▶ _Task description_
When you reach the line containing "Dengan bio page, Anda" in the data below, begin returning lines exactly as written, and stop once the line containing "ПОСЛЕДНИЕ НОВОСТИ" has been returned.

▶ _Supplied data_
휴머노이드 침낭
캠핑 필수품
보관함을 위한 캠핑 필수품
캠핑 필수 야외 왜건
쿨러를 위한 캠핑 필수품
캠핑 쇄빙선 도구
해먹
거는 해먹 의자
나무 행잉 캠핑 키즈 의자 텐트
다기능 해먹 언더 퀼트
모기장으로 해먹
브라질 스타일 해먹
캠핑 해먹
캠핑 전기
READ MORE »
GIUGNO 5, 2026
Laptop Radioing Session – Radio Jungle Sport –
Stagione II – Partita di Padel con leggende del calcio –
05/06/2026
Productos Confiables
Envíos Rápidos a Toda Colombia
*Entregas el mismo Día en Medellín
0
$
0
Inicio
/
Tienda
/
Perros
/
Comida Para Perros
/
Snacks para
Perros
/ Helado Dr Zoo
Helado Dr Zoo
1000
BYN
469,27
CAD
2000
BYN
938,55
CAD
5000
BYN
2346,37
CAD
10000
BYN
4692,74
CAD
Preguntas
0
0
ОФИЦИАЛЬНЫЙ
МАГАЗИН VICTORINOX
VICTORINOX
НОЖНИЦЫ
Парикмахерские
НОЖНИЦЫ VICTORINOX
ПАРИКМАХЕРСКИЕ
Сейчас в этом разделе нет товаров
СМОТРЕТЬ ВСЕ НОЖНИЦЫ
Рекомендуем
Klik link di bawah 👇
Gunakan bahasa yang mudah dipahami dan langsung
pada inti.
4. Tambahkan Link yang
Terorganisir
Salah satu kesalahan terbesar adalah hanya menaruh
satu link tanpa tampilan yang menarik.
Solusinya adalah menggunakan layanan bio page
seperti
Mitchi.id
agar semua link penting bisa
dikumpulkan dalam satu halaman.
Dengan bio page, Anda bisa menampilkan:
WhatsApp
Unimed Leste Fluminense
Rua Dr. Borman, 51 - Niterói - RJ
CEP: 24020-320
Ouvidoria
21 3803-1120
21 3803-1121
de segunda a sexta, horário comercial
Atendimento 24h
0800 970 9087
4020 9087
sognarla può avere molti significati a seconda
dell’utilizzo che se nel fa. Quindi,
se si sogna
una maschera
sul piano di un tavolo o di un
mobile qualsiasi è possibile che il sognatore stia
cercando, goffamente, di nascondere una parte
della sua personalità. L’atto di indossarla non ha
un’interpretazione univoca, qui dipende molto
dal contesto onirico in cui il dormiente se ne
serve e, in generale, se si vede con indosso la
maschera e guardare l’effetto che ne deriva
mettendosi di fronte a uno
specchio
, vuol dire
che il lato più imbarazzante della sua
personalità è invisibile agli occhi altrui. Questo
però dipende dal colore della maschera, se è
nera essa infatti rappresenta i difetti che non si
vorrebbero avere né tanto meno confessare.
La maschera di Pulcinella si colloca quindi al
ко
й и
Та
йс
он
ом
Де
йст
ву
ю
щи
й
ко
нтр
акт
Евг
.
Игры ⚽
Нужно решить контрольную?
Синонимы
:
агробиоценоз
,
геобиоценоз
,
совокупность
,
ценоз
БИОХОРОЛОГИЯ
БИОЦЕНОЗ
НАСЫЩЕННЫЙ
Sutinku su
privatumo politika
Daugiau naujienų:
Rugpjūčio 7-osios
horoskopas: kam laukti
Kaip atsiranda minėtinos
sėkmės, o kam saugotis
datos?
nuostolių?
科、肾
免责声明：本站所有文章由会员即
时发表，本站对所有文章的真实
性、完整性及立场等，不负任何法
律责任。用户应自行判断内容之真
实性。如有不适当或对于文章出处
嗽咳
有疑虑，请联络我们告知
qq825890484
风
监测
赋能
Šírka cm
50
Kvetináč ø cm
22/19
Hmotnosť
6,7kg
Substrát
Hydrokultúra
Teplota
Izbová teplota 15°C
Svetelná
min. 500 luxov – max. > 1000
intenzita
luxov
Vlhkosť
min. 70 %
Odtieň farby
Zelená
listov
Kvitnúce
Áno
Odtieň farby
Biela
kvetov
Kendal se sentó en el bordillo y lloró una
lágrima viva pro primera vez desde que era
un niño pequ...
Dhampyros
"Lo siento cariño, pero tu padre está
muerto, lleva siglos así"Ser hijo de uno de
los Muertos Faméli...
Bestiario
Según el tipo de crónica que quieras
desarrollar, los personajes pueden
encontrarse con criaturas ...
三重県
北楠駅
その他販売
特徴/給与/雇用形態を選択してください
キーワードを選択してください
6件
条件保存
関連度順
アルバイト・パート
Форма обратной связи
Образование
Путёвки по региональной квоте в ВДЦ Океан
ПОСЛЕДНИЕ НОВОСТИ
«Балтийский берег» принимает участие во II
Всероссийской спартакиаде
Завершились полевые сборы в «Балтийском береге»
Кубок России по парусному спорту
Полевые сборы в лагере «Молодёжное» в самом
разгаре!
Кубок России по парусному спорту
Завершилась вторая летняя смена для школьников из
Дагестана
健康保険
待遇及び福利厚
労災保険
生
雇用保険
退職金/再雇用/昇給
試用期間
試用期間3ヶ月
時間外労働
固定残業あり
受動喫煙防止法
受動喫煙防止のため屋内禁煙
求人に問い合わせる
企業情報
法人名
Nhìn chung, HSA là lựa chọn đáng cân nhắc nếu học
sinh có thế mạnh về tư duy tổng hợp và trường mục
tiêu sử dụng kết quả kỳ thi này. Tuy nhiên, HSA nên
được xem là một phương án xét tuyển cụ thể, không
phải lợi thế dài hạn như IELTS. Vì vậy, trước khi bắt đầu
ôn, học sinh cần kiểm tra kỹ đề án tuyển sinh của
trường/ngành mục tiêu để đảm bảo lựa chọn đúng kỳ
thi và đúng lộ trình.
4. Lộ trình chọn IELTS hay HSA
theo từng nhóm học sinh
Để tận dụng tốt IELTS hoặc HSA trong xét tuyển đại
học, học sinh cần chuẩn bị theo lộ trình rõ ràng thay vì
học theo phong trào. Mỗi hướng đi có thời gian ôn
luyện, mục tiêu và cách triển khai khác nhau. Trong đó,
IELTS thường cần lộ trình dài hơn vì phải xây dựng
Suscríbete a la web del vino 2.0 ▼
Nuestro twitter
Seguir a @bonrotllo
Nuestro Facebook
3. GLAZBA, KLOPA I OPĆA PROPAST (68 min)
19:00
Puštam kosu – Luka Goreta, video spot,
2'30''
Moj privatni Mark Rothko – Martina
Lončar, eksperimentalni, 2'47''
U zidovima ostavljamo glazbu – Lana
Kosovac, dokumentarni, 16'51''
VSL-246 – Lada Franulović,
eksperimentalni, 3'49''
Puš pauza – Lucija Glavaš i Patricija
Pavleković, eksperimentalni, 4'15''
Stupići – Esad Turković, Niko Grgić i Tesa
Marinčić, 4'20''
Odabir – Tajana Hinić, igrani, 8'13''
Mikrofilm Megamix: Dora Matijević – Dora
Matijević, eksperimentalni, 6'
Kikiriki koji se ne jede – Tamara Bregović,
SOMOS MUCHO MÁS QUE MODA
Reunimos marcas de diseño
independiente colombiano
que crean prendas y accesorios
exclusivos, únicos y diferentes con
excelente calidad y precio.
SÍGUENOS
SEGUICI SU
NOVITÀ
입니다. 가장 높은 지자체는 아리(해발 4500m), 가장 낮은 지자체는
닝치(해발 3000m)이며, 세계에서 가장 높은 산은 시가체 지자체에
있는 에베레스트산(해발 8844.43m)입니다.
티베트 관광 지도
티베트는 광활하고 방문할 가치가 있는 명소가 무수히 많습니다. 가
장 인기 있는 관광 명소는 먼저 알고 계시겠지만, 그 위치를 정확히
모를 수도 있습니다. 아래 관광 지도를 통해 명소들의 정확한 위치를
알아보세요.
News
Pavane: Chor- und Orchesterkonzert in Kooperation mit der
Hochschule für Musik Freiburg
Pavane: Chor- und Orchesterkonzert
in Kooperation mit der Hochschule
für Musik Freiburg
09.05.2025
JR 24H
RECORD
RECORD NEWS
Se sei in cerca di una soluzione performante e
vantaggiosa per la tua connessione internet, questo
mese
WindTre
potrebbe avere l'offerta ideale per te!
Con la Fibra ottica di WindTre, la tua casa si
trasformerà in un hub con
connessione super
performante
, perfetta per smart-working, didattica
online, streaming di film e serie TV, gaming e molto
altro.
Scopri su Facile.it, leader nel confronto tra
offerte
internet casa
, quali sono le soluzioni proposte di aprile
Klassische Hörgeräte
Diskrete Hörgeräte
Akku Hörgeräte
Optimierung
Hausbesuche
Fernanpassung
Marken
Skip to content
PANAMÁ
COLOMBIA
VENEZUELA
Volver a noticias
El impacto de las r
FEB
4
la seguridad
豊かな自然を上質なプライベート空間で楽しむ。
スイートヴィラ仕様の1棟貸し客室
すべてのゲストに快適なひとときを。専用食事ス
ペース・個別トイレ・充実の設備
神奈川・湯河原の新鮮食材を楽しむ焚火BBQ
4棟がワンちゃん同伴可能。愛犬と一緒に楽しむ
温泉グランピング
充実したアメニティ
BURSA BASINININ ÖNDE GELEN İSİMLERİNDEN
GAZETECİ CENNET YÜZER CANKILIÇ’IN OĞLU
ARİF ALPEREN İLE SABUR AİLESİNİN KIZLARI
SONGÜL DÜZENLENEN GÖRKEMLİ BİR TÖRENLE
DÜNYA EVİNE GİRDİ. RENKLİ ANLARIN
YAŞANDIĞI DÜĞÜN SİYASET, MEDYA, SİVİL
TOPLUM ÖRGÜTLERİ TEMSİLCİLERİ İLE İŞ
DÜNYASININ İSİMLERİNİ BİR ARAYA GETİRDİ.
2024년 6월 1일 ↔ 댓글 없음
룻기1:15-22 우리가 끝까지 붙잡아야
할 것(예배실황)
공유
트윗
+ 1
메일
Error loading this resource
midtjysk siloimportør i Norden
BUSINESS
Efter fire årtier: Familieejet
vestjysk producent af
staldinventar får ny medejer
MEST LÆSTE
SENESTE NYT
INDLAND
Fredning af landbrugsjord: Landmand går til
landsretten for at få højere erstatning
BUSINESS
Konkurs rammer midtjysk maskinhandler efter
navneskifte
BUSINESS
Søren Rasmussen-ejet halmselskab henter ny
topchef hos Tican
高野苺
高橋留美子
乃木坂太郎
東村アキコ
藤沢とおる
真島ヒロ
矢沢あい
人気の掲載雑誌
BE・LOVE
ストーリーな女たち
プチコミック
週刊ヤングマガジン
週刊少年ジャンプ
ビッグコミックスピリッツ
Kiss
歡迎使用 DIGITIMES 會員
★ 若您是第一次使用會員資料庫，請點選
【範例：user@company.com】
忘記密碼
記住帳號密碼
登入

▶ _Result below_
Dengan bio page, Anda bisa menampilkan:
WhatsApp
Unimed Leste Fluminense
Rua Dr. Borman, 51 - Niterói - RJ
CEP: 24020-320
Ouvidoria
21 3803-1120
21 3803-1121
de segunda a sexta, horário comercial
Atendimento 24h
0800 970 9087
4020 9087
sognarla può avere molti significati a seconda
dell’utilizzo che se nel fa. Quindi,
se si sogna
una maschera
sul piano di un tavolo o di un
mobile qualsiasi è possibile che il sognatore stia
cercando, goffamente, di nascondere una parte
della sua personalità. L’atto di indossarla non ha
un’interpretazione univoca, qui dipende molto
dal contesto onirico in cui il dormiente se ne
serve e, in generale, se si vede con indosso la
maschera e guardare l’effetto che ne deriva
mettendosi di fronte a uno
specchio
, vuol dire
che il lato più imbarazzante della sua
personalità è invisibile agli occhi altrui. Questo
però dipende dal colore della maschera, se è
nera essa infatti rappresenta i difetti che non si
vorrebbero avere né tanto meno confessare.
La maschera di Pulcinella si colloca quindi al
ко
й и
Та
йс
он
ом
Де
йст
ву
ю
щи
й
ко
нтр
акт
Евг
.
Игры ⚽
Нужно решить контрольную?
Синонимы
:
агробиоценоз
,
геобиоценоз
,
совокупность
,
ценоз
БИОХОРОЛОГИЯ
БИОЦЕНОЗ
НАСЫЩЕННЫЙ
Sutinku su
privatumo politika
Daugiau naujienų:
Rugpjūčio 7-osios
horoskopas: kam laukti
Kaip atsiranda minėtinos
sėkmės, o kam saugotis
datos?
nuostolių?
科、肾
免责声明：本站所有文章由会员即
时发表，本站对所有文章的真实
性、完整性及立场等，不负任何法
律责任。用户应自行判断内容之真
实性。如有不适当或对于文章出处
嗽咳
有疑虑，请联络我们告知
qq825890484
风
监测
赋能
Šírka cm
50
Kvetináč ø cm
22/19
Hmotnosť
6,7kg
Substrát
Hydrokultúra
Teplota
Izbová teplota 15°C
Svetelná
min. 500 luxov – max. > 1000
intenzita
luxov
Vlhkosť
min. 70 %
Odtieň farby
Zelená
listov
Kvitnúce
Áno
Odtieň farby
Biela
kvetov
Kendal se sentó en el bordillo y lloró una
lágrima viva pro primera vez desde que era
un niño pequ...
Dhampyros
"Lo siento cariño, pero tu padre está
muerto, lleva siglos así"Ser hijo de uno de
los Muertos Faméli...
Bestiario
Según el tipo de crónica que quieras
desarrollar, los personajes pueden
encontrarse con criaturas ...
三重県
北楠駅
その他販売
特徴/給与/雇用形態を選択してください
キーワードを選択してください
6件
条件保存
関連度順
アルバイト・パート
Форма обратной связи
Образование
Путёвки по региональной квоте в ВДЦ Океан
ПОСЛЕДНИЕ НОВОСТИ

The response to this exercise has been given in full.